A county located just north of New York City declared a measles emergency Tuesday, banning unvaccinated children from public areas.
Rockland County announced that beginning at midnight on March 27, anyone 18 years of age or younger who is not vaccinated against the measles will be barred from public places until they either receive the measles-mumps-rubella (MMR) vaccination or when the declaration expires in 30 days.
The county has been at the center of one of the worst measles outbreaks in the United States in years. As of March 27, 2019, there have been 155 confirmed cases of measles in Rockland County.
Approximately 45 percent of those infected are between the ages of 4 and 18 and nearly 26 percent are between 1 to 3 years old. More than 82 percent of those who’ve been infected in the area did not receive the measles vaccination.
This is the sixth outbreak to occur in the United States this year.
“The current measles outbreaks around the U.S. (and the world) are concerning as we are seeing high numbers of cases and spread to several states,” Dr. Amesh Adalja, an infectious disease specialist and senior scholar at the Johns Hopkins Center for Health Security, told Healthline.
“This is a completely preventable occurrence and represents the dangers of the anti-vaccination movement whose actions threaten to drag the world back to a primitive era in which vaccine-preventable infections ran rampant,” Adalja added.
Since January 1, 2019, there have been approximately 314 reported cases of measles across 15 states, according to the
The states with the highest activity include California, Illinois, New York, Texas, and Washington.
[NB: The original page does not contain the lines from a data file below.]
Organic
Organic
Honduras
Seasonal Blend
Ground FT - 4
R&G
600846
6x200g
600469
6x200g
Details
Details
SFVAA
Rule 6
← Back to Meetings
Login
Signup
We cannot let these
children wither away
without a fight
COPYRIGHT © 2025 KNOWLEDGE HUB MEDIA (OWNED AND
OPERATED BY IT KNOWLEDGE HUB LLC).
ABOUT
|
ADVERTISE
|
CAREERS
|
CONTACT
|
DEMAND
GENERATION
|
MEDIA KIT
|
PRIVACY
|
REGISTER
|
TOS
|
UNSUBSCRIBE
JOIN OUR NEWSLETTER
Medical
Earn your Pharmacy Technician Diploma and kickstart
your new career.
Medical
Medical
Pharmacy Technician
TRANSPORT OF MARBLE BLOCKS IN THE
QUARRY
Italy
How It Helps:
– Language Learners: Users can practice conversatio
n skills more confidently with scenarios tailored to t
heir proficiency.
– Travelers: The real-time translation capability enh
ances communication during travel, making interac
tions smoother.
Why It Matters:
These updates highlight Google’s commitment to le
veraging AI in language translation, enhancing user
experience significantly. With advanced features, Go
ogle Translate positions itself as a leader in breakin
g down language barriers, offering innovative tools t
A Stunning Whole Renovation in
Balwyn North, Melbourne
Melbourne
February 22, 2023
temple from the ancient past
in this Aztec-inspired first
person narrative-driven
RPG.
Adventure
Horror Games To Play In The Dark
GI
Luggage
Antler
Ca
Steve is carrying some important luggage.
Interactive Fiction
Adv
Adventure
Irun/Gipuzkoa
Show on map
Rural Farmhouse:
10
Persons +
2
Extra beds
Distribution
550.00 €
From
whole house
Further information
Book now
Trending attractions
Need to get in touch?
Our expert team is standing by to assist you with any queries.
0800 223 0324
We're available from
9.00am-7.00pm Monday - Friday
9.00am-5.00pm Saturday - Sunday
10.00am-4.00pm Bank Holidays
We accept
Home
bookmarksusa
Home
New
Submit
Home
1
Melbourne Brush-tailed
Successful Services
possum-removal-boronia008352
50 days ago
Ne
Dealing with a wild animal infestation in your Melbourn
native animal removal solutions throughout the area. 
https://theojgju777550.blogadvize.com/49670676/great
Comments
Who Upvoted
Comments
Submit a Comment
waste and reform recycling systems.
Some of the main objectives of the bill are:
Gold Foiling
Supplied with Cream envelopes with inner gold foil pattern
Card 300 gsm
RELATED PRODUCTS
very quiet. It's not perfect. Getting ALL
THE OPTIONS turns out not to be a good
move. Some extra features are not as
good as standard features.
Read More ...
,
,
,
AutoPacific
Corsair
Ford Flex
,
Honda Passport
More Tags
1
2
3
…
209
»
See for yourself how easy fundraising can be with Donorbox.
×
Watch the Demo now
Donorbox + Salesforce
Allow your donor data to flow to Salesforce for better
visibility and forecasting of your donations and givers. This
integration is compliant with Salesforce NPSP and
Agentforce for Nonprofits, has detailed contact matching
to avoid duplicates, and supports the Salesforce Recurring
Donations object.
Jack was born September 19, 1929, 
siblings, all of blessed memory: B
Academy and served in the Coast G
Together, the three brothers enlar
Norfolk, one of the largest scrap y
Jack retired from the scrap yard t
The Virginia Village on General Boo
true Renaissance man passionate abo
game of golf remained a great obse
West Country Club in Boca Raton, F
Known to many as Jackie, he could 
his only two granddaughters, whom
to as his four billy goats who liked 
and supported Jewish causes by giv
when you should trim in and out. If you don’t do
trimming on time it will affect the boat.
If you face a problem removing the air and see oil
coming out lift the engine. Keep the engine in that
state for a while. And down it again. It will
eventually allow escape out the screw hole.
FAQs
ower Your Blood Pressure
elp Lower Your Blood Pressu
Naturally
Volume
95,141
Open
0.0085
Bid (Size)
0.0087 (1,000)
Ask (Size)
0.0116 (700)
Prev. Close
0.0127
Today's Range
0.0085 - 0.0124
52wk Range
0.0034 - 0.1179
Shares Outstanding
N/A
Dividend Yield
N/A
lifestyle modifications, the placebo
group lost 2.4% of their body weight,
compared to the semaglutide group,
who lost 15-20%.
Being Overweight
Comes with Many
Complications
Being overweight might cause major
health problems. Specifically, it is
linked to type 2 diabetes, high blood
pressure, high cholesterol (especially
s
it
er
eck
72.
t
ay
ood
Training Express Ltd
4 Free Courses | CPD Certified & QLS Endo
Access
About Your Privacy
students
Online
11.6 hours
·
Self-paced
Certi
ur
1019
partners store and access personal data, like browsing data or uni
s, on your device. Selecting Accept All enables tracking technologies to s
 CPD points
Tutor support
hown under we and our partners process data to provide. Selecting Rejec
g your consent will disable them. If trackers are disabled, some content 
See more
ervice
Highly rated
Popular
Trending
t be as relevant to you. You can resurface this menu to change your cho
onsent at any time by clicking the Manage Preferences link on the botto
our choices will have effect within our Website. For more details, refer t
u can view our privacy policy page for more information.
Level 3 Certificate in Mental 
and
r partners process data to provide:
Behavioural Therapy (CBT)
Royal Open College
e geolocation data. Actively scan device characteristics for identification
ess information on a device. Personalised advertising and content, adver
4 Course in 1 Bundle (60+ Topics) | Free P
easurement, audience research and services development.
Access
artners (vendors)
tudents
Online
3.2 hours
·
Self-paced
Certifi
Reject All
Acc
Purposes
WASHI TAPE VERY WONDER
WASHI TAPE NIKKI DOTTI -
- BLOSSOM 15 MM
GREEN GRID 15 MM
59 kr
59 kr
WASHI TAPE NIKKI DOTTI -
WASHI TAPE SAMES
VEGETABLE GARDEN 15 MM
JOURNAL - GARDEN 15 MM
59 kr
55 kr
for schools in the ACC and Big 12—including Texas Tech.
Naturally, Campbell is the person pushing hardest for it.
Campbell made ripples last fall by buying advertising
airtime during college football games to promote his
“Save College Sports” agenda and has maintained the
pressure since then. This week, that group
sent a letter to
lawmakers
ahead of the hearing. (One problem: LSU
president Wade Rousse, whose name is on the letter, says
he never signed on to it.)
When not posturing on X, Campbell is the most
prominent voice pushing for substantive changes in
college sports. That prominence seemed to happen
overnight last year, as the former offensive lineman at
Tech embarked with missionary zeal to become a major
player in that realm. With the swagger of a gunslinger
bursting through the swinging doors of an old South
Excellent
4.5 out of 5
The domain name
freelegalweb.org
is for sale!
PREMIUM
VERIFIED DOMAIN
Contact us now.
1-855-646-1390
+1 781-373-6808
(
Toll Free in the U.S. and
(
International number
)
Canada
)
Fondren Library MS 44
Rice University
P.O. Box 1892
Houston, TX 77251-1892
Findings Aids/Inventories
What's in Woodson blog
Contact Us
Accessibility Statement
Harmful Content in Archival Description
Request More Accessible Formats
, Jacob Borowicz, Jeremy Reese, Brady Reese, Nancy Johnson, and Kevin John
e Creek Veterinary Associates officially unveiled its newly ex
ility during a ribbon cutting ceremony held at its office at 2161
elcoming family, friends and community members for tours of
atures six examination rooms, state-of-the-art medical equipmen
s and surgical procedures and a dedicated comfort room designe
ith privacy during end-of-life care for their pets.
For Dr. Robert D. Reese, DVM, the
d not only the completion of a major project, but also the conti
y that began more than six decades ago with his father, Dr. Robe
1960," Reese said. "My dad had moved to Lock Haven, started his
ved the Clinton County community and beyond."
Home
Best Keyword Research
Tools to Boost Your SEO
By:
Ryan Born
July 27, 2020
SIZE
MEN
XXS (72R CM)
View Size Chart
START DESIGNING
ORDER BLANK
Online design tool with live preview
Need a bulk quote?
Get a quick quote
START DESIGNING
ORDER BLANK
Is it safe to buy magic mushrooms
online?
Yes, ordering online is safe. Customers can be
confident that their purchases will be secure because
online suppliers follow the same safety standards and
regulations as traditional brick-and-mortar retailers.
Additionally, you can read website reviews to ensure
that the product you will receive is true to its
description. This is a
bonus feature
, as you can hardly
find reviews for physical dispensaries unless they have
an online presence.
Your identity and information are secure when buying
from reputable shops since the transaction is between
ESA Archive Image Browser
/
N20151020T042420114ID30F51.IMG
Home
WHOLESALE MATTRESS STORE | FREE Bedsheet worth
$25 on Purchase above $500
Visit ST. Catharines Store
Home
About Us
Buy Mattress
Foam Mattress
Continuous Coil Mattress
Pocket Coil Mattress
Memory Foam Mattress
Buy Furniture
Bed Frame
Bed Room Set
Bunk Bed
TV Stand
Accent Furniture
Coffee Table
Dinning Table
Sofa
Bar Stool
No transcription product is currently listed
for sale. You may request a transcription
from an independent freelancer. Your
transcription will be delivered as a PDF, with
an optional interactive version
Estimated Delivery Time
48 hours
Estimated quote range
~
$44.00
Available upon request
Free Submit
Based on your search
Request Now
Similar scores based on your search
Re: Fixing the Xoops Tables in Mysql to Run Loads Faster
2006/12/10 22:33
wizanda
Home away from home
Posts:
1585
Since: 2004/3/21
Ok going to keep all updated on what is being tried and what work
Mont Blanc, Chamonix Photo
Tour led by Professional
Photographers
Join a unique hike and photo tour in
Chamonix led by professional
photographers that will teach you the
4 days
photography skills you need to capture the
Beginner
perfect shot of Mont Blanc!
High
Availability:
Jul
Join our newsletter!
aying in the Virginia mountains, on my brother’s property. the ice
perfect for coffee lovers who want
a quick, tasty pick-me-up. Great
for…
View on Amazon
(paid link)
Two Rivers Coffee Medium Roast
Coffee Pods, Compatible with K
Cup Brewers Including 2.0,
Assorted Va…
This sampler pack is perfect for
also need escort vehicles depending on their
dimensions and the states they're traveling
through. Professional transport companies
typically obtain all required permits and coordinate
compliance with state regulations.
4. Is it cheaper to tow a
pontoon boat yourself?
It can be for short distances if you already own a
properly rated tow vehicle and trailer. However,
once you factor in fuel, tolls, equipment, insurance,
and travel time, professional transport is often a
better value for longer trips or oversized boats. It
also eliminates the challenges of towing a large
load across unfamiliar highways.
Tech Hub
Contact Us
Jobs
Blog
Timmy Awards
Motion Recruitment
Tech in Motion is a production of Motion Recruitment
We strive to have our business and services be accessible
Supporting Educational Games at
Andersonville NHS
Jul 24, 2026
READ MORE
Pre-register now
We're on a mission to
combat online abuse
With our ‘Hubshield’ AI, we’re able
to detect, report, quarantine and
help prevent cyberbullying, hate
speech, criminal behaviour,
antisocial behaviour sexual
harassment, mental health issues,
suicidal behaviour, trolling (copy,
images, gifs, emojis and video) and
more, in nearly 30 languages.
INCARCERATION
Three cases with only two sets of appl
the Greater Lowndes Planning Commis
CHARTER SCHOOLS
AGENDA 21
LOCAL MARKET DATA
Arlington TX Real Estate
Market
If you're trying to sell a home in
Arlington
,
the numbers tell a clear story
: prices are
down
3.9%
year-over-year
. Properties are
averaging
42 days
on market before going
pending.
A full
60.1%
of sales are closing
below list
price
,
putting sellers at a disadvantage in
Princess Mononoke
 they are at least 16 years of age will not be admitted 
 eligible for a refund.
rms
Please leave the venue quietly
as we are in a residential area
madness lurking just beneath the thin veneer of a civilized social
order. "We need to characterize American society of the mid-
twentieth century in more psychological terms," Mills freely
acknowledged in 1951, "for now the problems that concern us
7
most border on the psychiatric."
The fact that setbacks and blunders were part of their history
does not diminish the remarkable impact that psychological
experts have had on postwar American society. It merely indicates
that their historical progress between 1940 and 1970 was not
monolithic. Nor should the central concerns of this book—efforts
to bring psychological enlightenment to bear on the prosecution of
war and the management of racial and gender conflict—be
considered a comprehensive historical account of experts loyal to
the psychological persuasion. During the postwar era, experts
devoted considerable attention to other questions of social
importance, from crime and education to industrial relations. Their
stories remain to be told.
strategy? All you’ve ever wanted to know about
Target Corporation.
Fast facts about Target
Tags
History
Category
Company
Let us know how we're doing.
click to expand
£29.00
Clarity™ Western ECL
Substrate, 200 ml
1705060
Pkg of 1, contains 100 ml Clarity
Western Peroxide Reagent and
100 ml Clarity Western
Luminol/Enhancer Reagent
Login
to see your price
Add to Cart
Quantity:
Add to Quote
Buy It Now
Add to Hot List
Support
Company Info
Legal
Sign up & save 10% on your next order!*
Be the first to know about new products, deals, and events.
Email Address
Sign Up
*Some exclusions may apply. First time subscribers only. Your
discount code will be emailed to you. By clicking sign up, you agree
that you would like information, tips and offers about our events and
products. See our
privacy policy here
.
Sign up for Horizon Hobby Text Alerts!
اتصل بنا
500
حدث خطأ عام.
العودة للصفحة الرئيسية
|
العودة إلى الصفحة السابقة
The recent outbreaks are connected to travelers who have brought the measles back to the United States after traveling abroad, the CDC reported.
Measles is one of the most contagious viruses in the world. It usually starts with a fever, a cough, a runny nose, and inflamed eyes. Some people may get small, white spots on the inside of their mouths or a rash that spreads from the face to the body.
In more serious cases, it can cause pneumonia, deafness, brain damage, and even death.
The respiratory disease is an airborne disease, which means it spreads when a person coughs, sneezes, or talks and expels nasal and throat secretions into the air. The virus can “stay alive” in the air or on surfaces for up to two hours.
For people who lack immunity or who have not been vaccinated, 90 percent who come into close contact with the virus will become infected.
“It’s a bit like a heavy rainfall, your chances of getting wet are really high. The way to prevent measles is to get the vaccine — the equivalent of using an umbrella,” says Dr. Rishi Desai, a pediatric infectious disease physician and chief medical officer at Osmosis, an online resource for medical students.
Several experts say vaccine hesitancy and low vaccinations rates seen in certain pockets across the United States are to blame.
These areas have been hit the hardest by the measles outbreaks, Rockland County being one of them.
“The New York outbreak is being fed by a highly under-vaccinated group of people in which the virus had little or no resistance to spread,” Adalja said.
Public health officials are urging people to get vaccinated. The Rockland County Department of Health is working with the New York State Department of Health to keep exposure to the measles at bay and offer free vaccines to boost Rockland County’s immunization rate.
The MMR vaccine is a very safe, effective way to prevent the disease. It’s given in two doses and is up to 97 percent effective at preventing infection. Though some may experience side effects — including muscle aches, rash, and fatigue — these symptoms are typically mild and short-lived.
The trick to beating the outbreaks is clear and simple: get vaccinated.
“Measles preys upon people that aren’t protected. So as long as there are clusters of children and adults that aren’t getting the measles vaccine, we will likely continue seeing outbreaks in those communities,” Desai explained.
In order for population to maintain immunity — known as herd immunity — vaccination rates must reach 95 percent. The theory here is that if most of a population is protected against a disease, it won’t be able to spread throughout the community.
Ideally, the virus will be confined to the anti-vaccination “hotspots” and will be repelled when it encounters an area with herd immunity, explains Adalja.
Although measles immunization in the United States is high —
“These outbreaks are unfortunate and preventable. We need to get the message out to folks that vaccines save lives and prevent these terrible illnesses in the first place,” said Desai.
A county north of New York City declared a measles emergency Tuesday, marking the sixth outbreak to occur in the United States this year. Health experts say low vaccination rates in certain pockets of the country are to blame. The best way to avoid catching the measles it to get vaccinated.